Sucedió como sucede con esos veranos que se acaban de pronto, que de repente y sin saber porqué, todo cambió. Me di cuenta porque al cerrar los ojos ya no le veía, si acaso la insinuación de algún momento desmemoriado, pero tampoco. De improvisar mañanas, habíamos pasamos a fingir noches y así hubiéramos seguido mecidos por el dulce engaño de la costumbre, si mis sentimientos no hubieran dado un giro imprevisto hasta alborotar mi vida mucho más de lo que ya estaba.
Y así me encontraba yo en la sala de espera del aeropuerto de Roma, con mi libro abierto, pensando en esto y en aquello: en como mi vida había cambiado en el último año, en lo cansado que es querer, cuando una llamada interrumpió estas reflexiones mías sin sentido. Contesté al teléfono con aburrimiento, casi con desgana: era él. Después de mucho titubear y algún rodeo me preguntó, si estaba sola, quería saber si Paolo me acompañaba. Primero fue mi editor, ahora el fotógrafo, ¿quién sería el siguiente? Siempre he odiado los celos infundados, que me atosiguen, y más si se trata de conversaciones en que las palabras se atrancan y parecen no encontrar el modo de salir a flote. Las suyas lo eran. A punto estaba de colgar, cuando con un hilo de voz, insistió en venir a recogerme. Se mostró tan obstinado que no pude negarme. ¿De qué hubiera servido? Conociéndole sé que lo hubiera hecho de todos modos, estoy segura.
El vuelo se me hizo interminable, mi compañero de asiento no hacía más que levantarse al baño, con el consiguiente fastidio.
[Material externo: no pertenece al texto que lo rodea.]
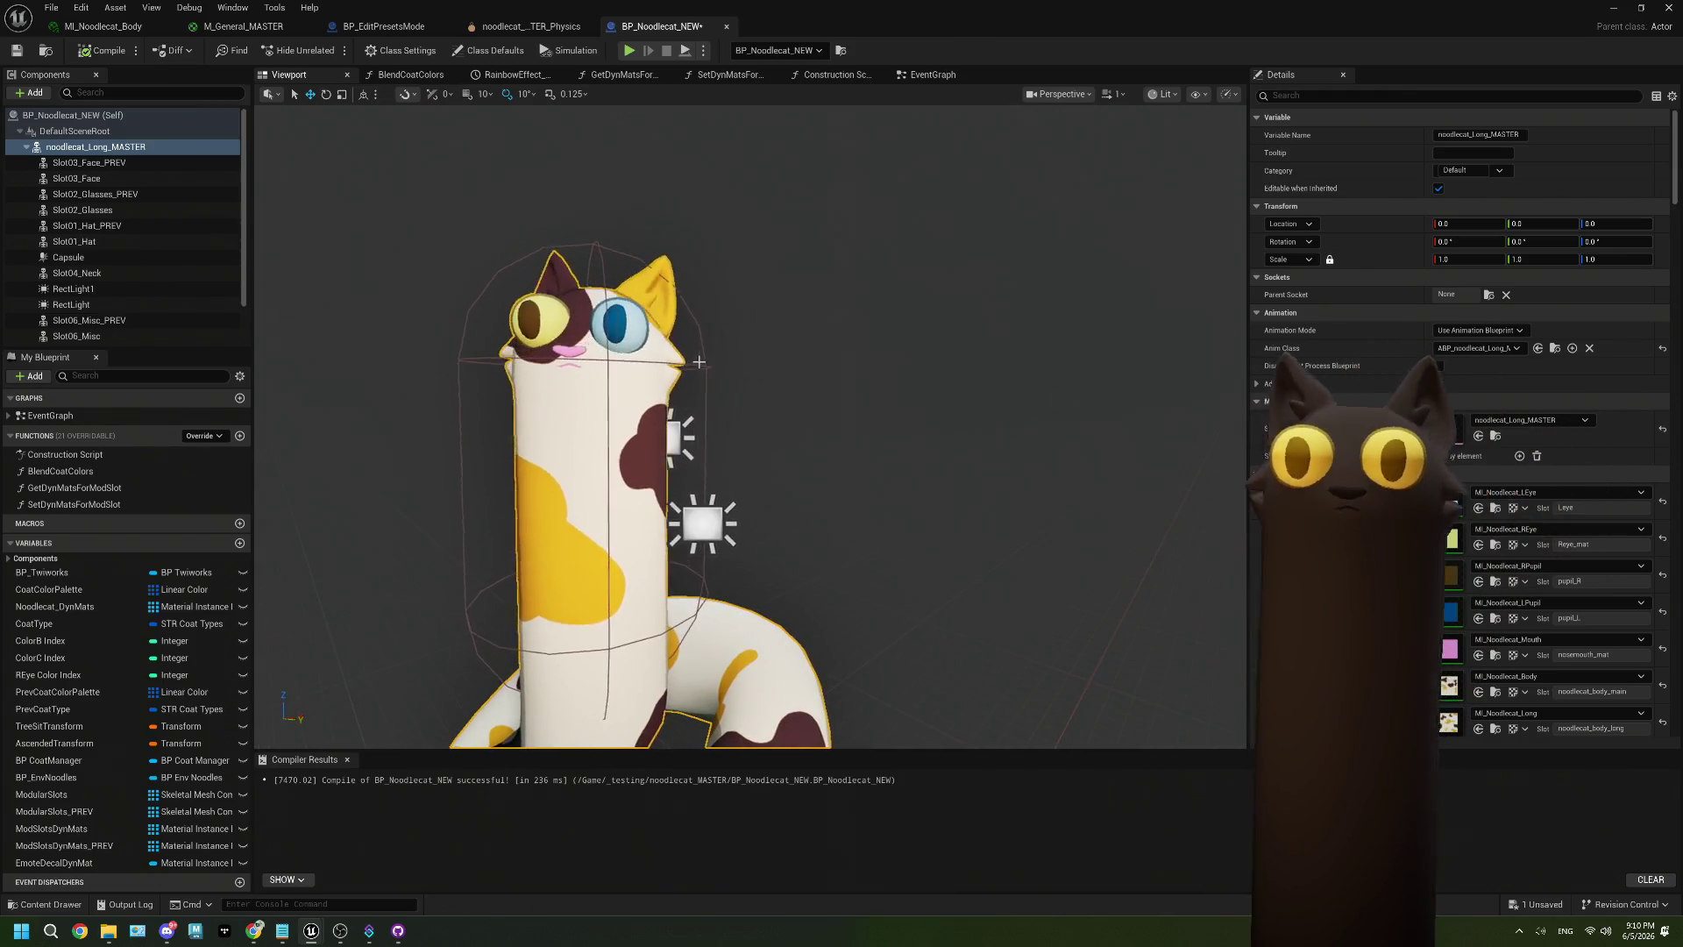
left_click(653, 367)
En medio de sus idas y venidas, yo intentaba dormir tratando de ponerle cuerpo a mis pensamientos, reviviendo mentalmente la que había sido nuestra vida en común. Una vida que ahora se me antojaba muy lejana a pesar de la cercanía en el tiempo. Nos conocimos en el mes de enero y en febrero ya estábamos uno en brazos del otro. Hasta el primer beso no supe de nuestra complicidad, hasta que follamos como locos, no supe que él era el hombre de mi vida. Al principio la quietud de su carácter me gustaba, conseguía serenarme, más tarde esa misma quietud me desquiciaba. Sus inseguridades, esa timidez que le impedía comportarse con normalidad, sus celos… Para colmo la distancia de mis constantes viajes empezó a enmarañar el amor. A ratos le idealizaba, y otras hubiera querido a alguien capaz de transformar en magia la sinrazón de nuestra historia.
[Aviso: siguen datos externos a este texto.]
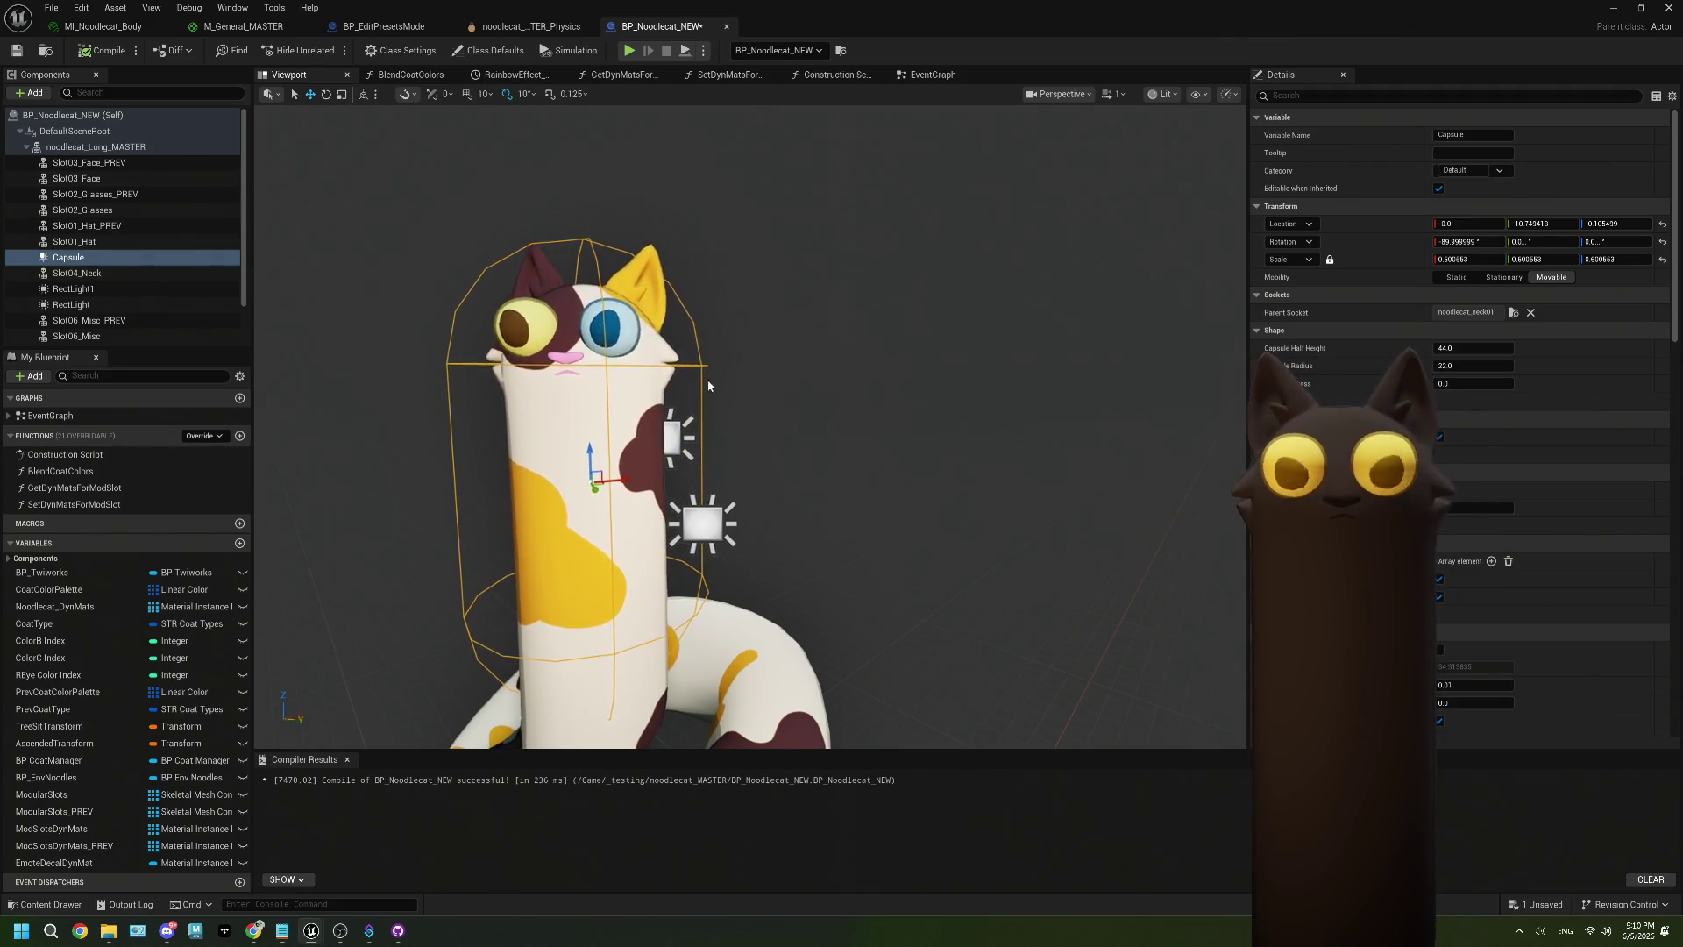
Place a Capsule getter node in the EventGraph near the line trace nodes.
left_click(931, 75)
left_click_drag(110, 257, 390, 542)
left_click_drag(579, 623, 531, 550)
left_click_drag(400, 476, 456, 575)
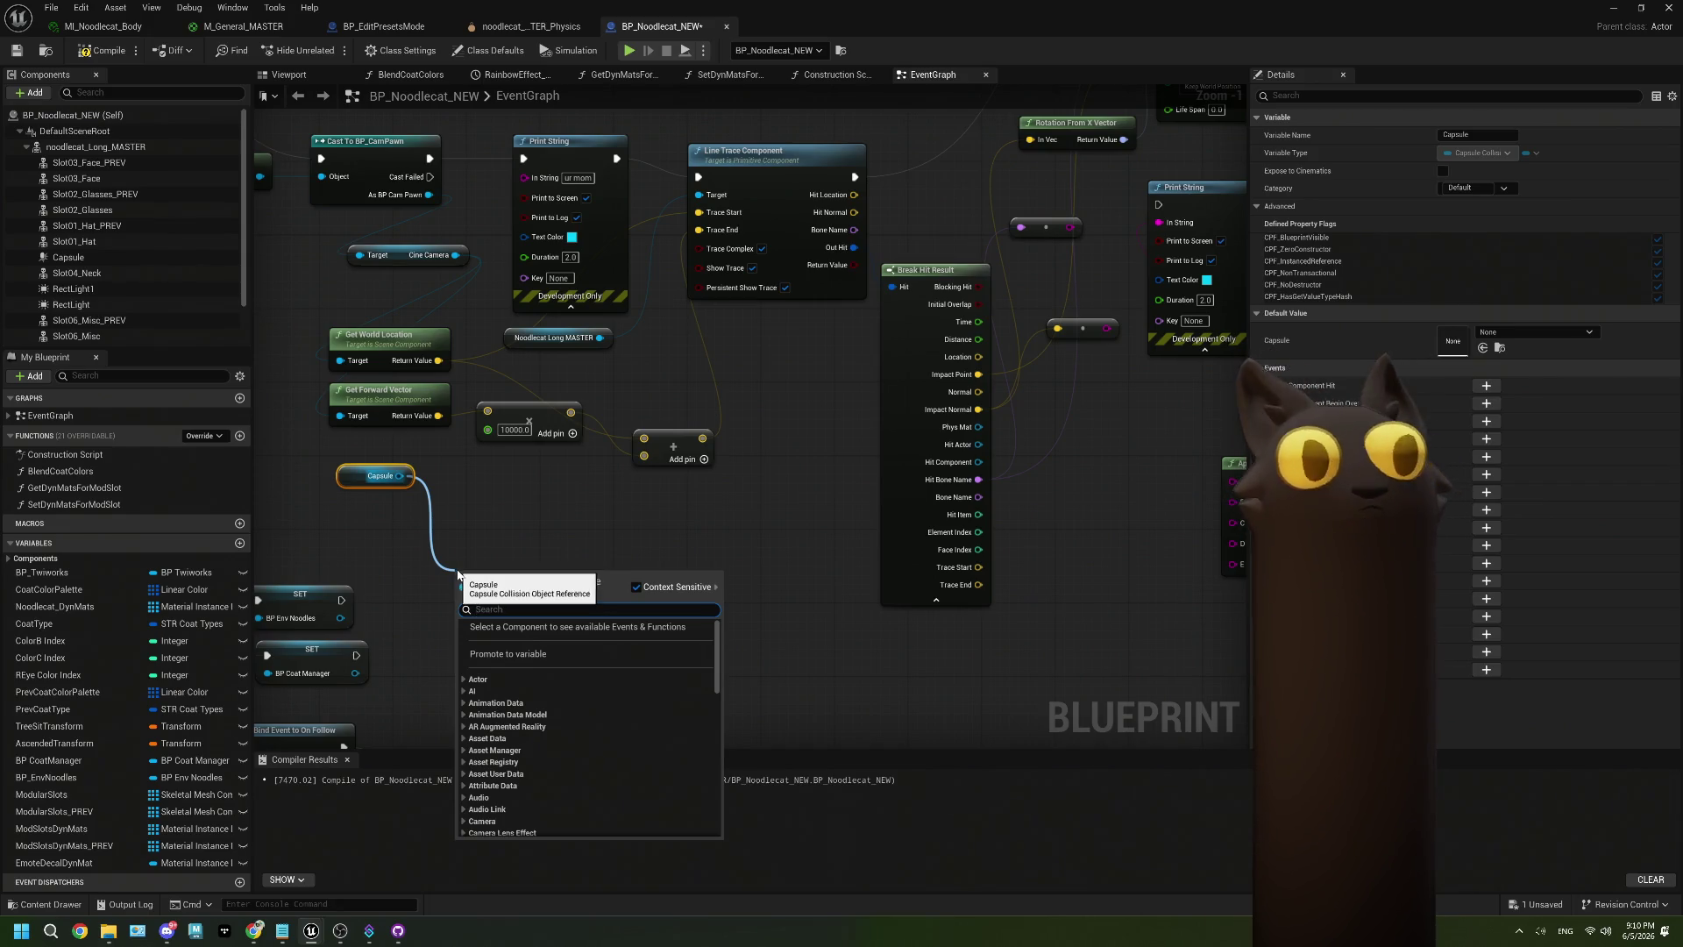
Add a Get Component Bounds node wired from Capsule by searching 'bounds'.
left_click(472, 565)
Desperté de mi ensoñación cuando habíamos llegado ya a Madrid. Me recibió con un abrazo que visto ahora, me pareció exagerado, tal vez fuera su nerviosismo. Me ayudó con la maleta y sin hablar buscamos un rincón en el bar. Fue allí donde exploté, ni siquiera pude esperar a que nos trajeran el café, ni siquiera pude esperar al consabido intercambio de lamentos. Necesito echarte de menos, le dije. Necesito aire. ¡Déjame respirar!
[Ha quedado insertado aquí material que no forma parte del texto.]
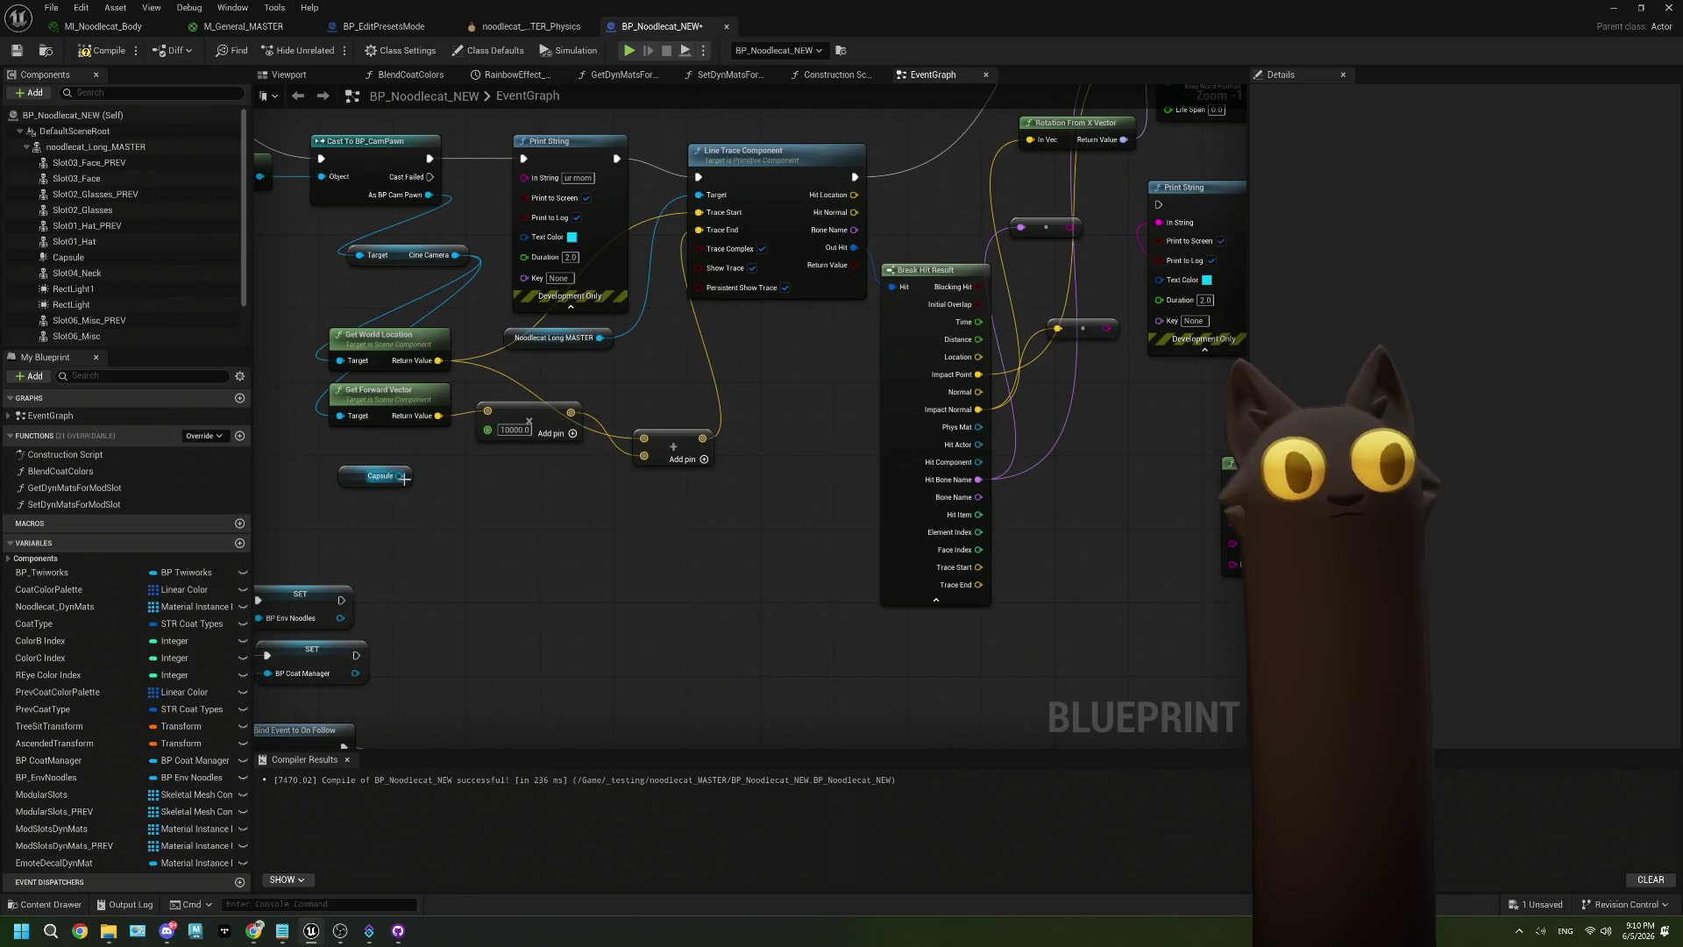
left_click_drag(401, 476, 435, 549)
type("bou")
Mi tono fue tan suplicante que simplemente se limitó a asentir con los ojos húmedos. Por un momento la tristeza de su cara me recordó a ese Mastroianni contenido de las películas italianas en blanco y negro que tanto me gustan. También yo estuve a punto de echarme a llorar, pero me contuve.
Ya en el coche estuvimos callados casi todo el trayecto, ni siquiera la música de los Stones Roses consiguió tapar aquel silencio tan incomodo. ¿Qué nos está pasando? Susurré encendiendo un cigarrillo. Hubiera querido escaparme como el humo por la ventanilla, sin prisa, dejando una estela en el aire. Sin embargo allí estaba, con las manos fijas en el volante, Castellana abajo, mientras mi vida también se venía abajo.
Dos semanas ya y nada ha cambiado. La vida se desliza a tientas por el calendario y la lluvia golpea con fuerza los cristales. En este tiempo de silencio forzoso, no negaré que me hubiera gustado recibir alguna llamada, algún gesto de interés por su parte. Me hubiera gustado que hubiera asaltado mi casa a media noche, que se hubiera tatuado mi nombre en el pecho, una serenata bajo mi ventana, pero no. Va a ser verdad que no hay vínculo más estrecho que el que anuda lo que es fingido, lo que nunca ha existido. De vez en cuando creo oír algún ruido mientras duermo, el sonido de unos pasos y me parece verle en la oscuridad. Me mira con deseo en medio de la nada y me suplica que baile para él mientras me desnuda despacio. Es en esos momentos cuando creo que todo vuelve a ser como antes. Descuelgo el teléfono y todo se me olvida, lástima que él no se dé cuenta.